▶ **Task A**
Set down word for word the stretch of the essay on community in Persuasion and The Jane Austen Book Club that runs from "Both Persuasion by" through "of a community.".
▶ **Task B**
Carry the essay on community in Persuasion and The Jane Austen Book Club forward from the point where it stops.

▶ **Passage shown**
Segment Open

Throughout history, communities have maintained their dominance over the lives of the individual and the collective lives of those within a community. Community, as defined by the Oxford English Dictionary, is “a body of people organized into a political, municipal, or social unity”. Although this is the technical definition, a community can be described in a number of other ways. In its most basic form, a community is simply a group of people. This community, typically in older times, lived in the same area and based many relationships on this.
Both Persuasion by Jane Austen, and The Jane Austen Book Club by Karen Joy Fowler illustrate this and just how the individuals in these types of communities interact with one another. The interactions that take place within the community are what drive the main characters in the novels and also what encourages them to have the characteristics and attributes they do. In both Persuasion and The Jane Austen Book Club, the prevalent themes of community are apparent throughout the two novels and while they differ greatly, both authors outline the basic principles of a community.

Segment Closed

▶ **Data excerpts**
Segment Open

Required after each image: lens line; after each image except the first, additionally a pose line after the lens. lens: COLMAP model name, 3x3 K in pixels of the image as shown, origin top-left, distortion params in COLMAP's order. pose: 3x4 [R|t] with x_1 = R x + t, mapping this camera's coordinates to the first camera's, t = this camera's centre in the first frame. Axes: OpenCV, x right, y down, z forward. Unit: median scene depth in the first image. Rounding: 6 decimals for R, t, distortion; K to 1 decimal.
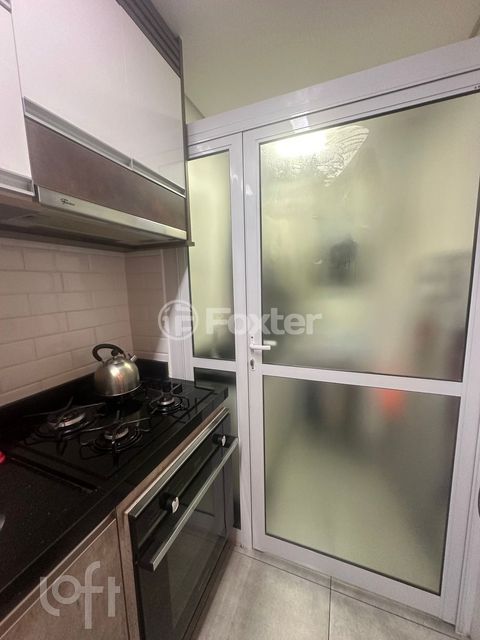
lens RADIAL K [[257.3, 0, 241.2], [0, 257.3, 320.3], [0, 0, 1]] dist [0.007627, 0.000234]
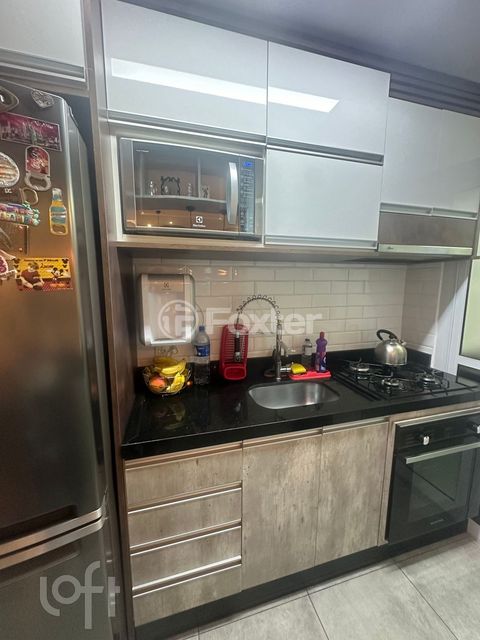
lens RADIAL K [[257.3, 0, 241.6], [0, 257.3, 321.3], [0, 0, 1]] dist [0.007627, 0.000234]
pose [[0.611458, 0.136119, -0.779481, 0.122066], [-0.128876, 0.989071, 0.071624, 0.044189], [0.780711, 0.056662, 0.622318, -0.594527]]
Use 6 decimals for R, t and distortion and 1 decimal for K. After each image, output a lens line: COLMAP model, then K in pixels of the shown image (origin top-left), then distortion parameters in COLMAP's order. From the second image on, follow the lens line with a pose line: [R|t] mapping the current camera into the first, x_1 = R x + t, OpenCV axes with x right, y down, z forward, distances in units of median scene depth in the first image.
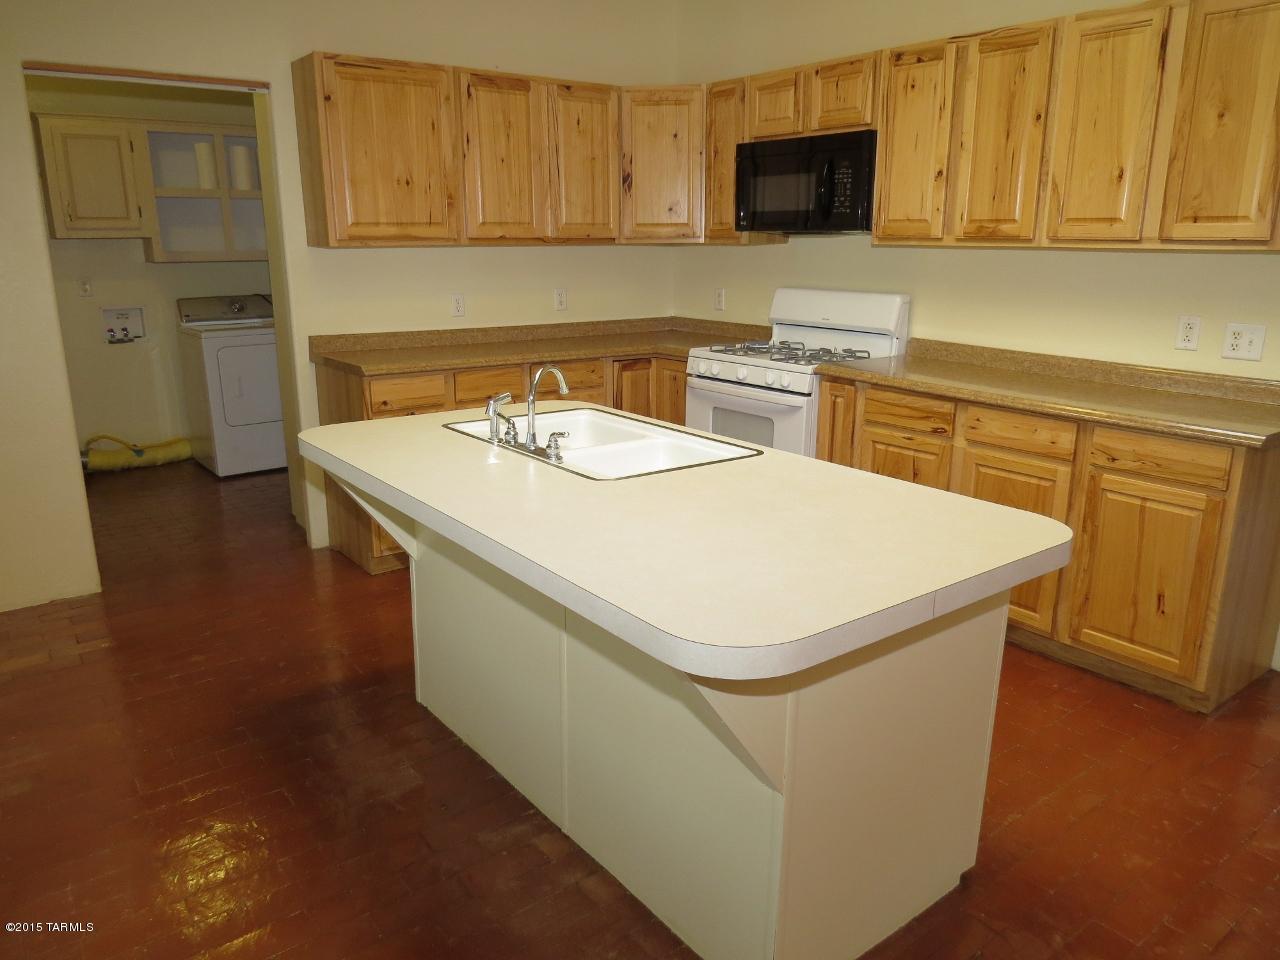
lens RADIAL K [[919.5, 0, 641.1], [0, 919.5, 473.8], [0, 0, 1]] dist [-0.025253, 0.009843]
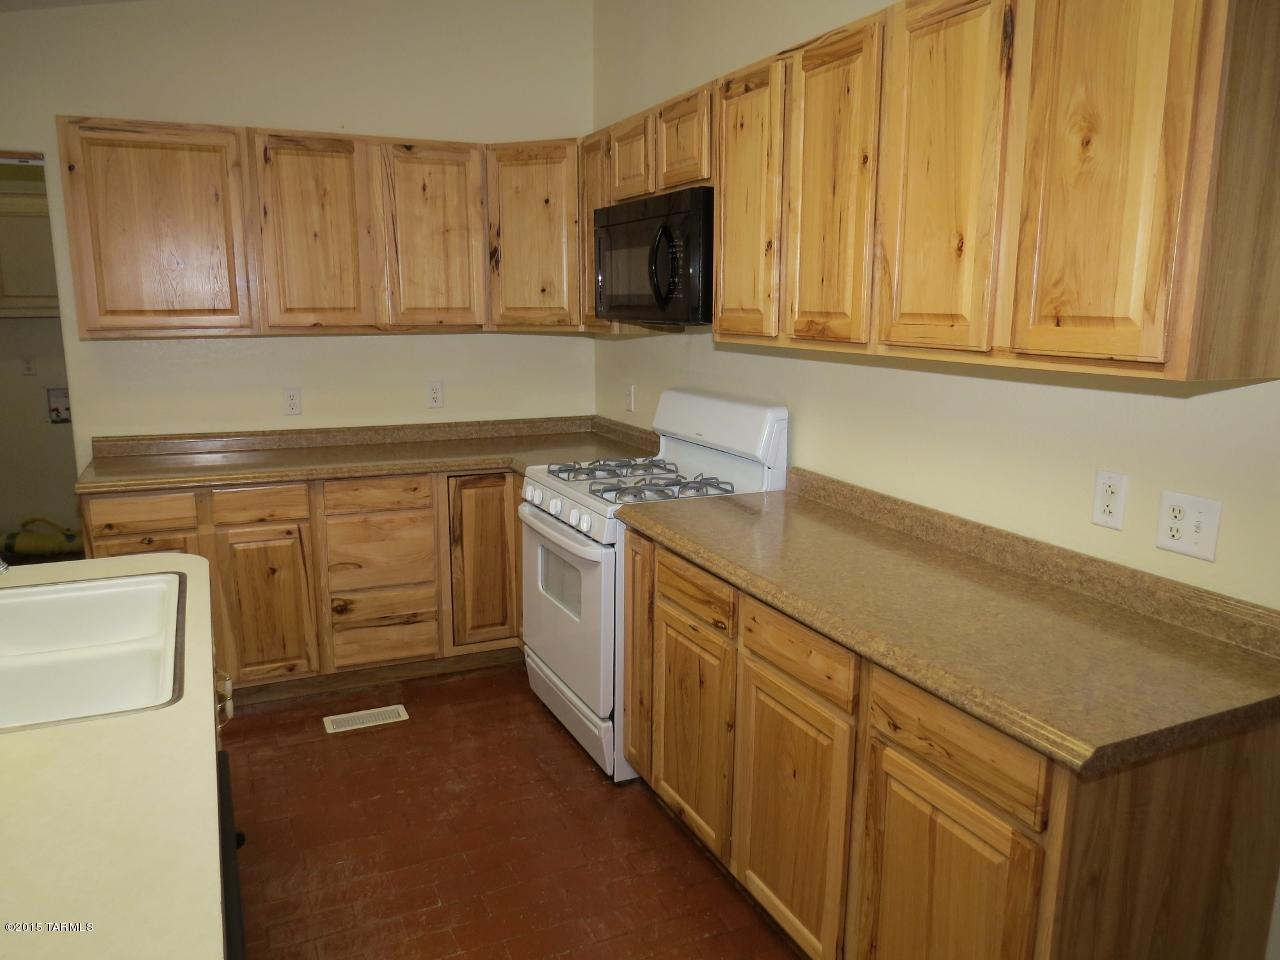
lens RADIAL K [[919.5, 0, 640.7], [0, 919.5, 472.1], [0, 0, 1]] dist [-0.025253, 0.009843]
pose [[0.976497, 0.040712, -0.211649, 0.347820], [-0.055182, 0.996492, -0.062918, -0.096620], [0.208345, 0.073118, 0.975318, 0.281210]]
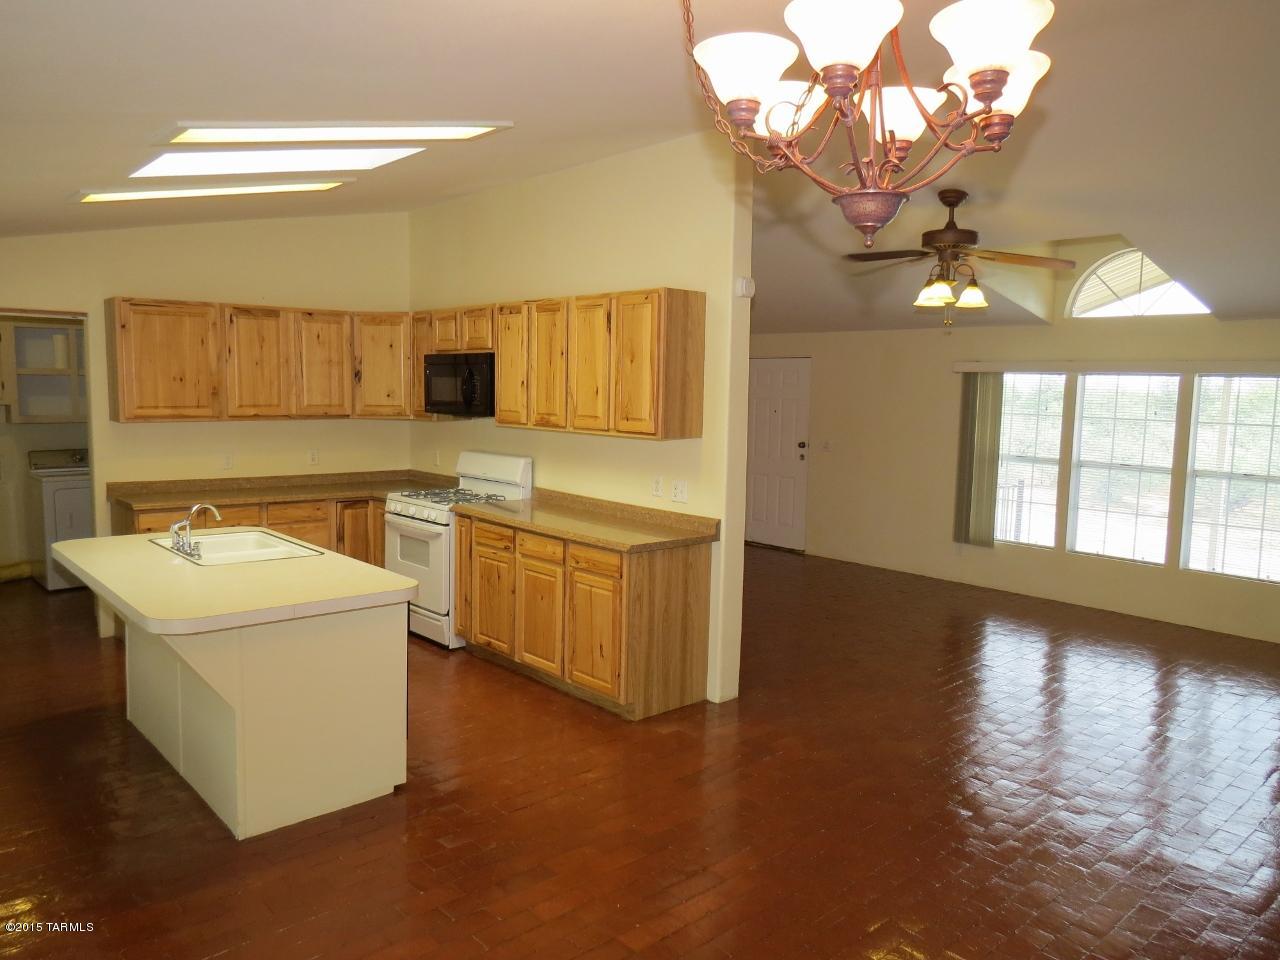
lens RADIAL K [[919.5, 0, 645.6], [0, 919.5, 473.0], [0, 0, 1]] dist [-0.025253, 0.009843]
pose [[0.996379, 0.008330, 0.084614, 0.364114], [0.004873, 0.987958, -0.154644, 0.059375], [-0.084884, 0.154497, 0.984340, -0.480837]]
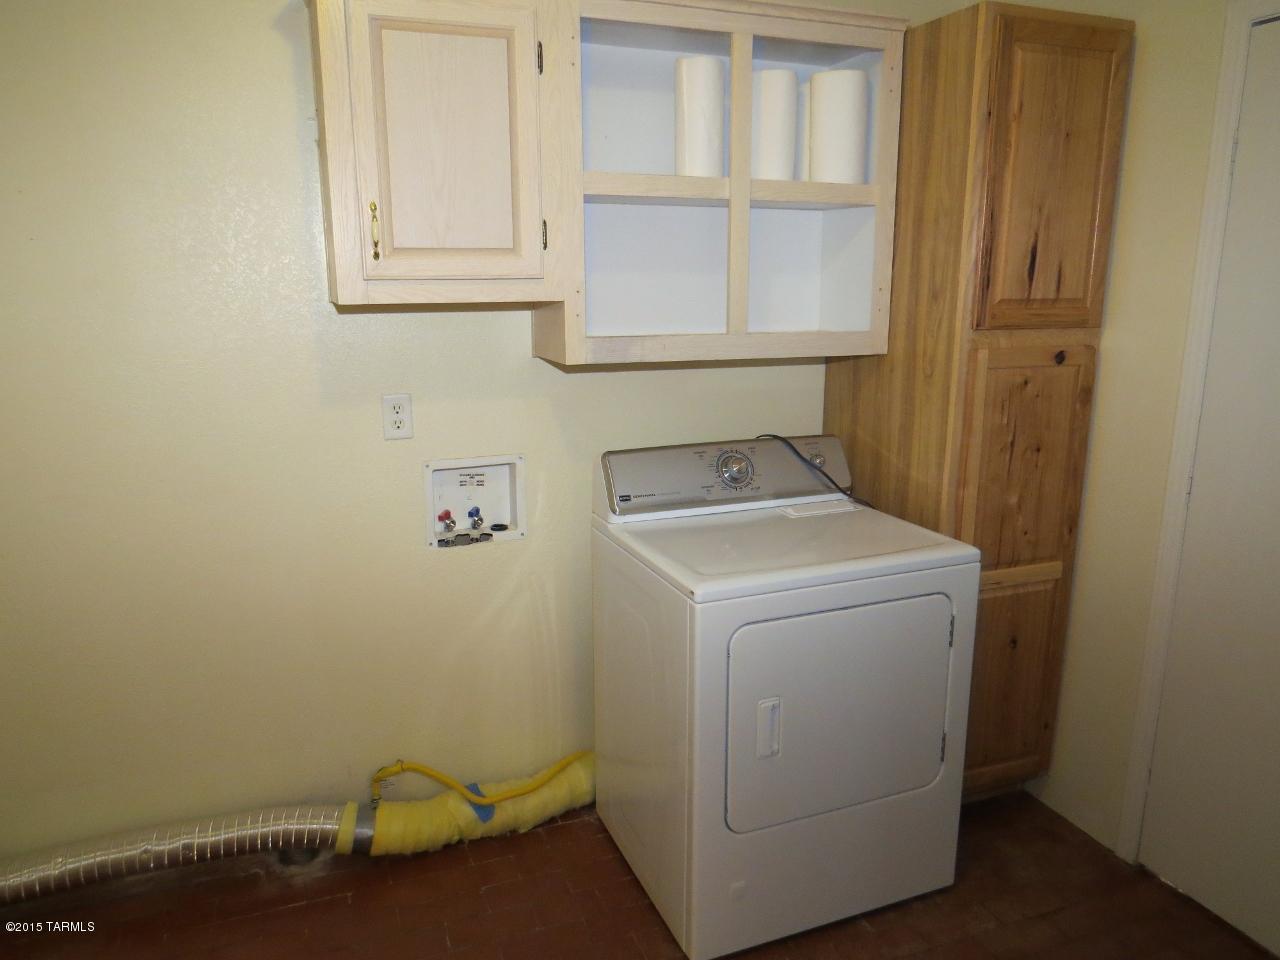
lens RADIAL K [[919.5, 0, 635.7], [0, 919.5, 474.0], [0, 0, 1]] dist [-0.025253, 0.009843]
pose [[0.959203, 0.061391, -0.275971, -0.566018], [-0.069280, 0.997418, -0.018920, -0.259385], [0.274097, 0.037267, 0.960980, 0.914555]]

Segment Closed

▶ **Expected output A**
Both Persuasion by Jane Austen, and The Jane Austen Book Club by Karen Joy Fowler illustrate this and just how the individuals in these types of communities interact with one another. The interactions that take place within the community are what drive the main characters in the novels and also what encourages them to have the characteristics and attributes they do. In both Persuasion and The Jane Austen Book Club, the prevalent themes of community are apparent throughout the two novels and while they differ greatly, both authors outline the basic principles of a community.

▶ **Expected output B**
To define what makes a community is not nearly as simple as it may sound. Communities vary and therefore there are a number of factors that come into play when observing communities. Generally speaking, and in most cases, a community may feature similar interests, common geographical location, and an established goal. A community’s main purpose is to improve the quality of life for the individual and the lives of other people involved in the community. Communities require meaningful contributions to be dispersed from one person to another.
Communities typically have a means of rewarding individuals and groups of people, whether through monetary or other values. Communities require some form of leadership. This is usually debated about but there are many different ways this can be handled. A successful community serves as a main aid and means of improving its environment. Though these factors are not all necessary at once and not the only comprising factors, having some of these can lead to a strong and successful community.
Along with some of these features, a community is meant to enhance the lives of not only an individual but also the community as a whole. Whether these enhancements are spiritual, financial, emotional or other forms, the most import result of a community is a positive reward recognizing the efforts of others. The Jane Austen Book Club by Karen Joy Fowler is a prime example of a novel with a prominent theme being community. The novel centers around the lives of six individuals as they read through Jane Austen’s books and connect them back to their past memories.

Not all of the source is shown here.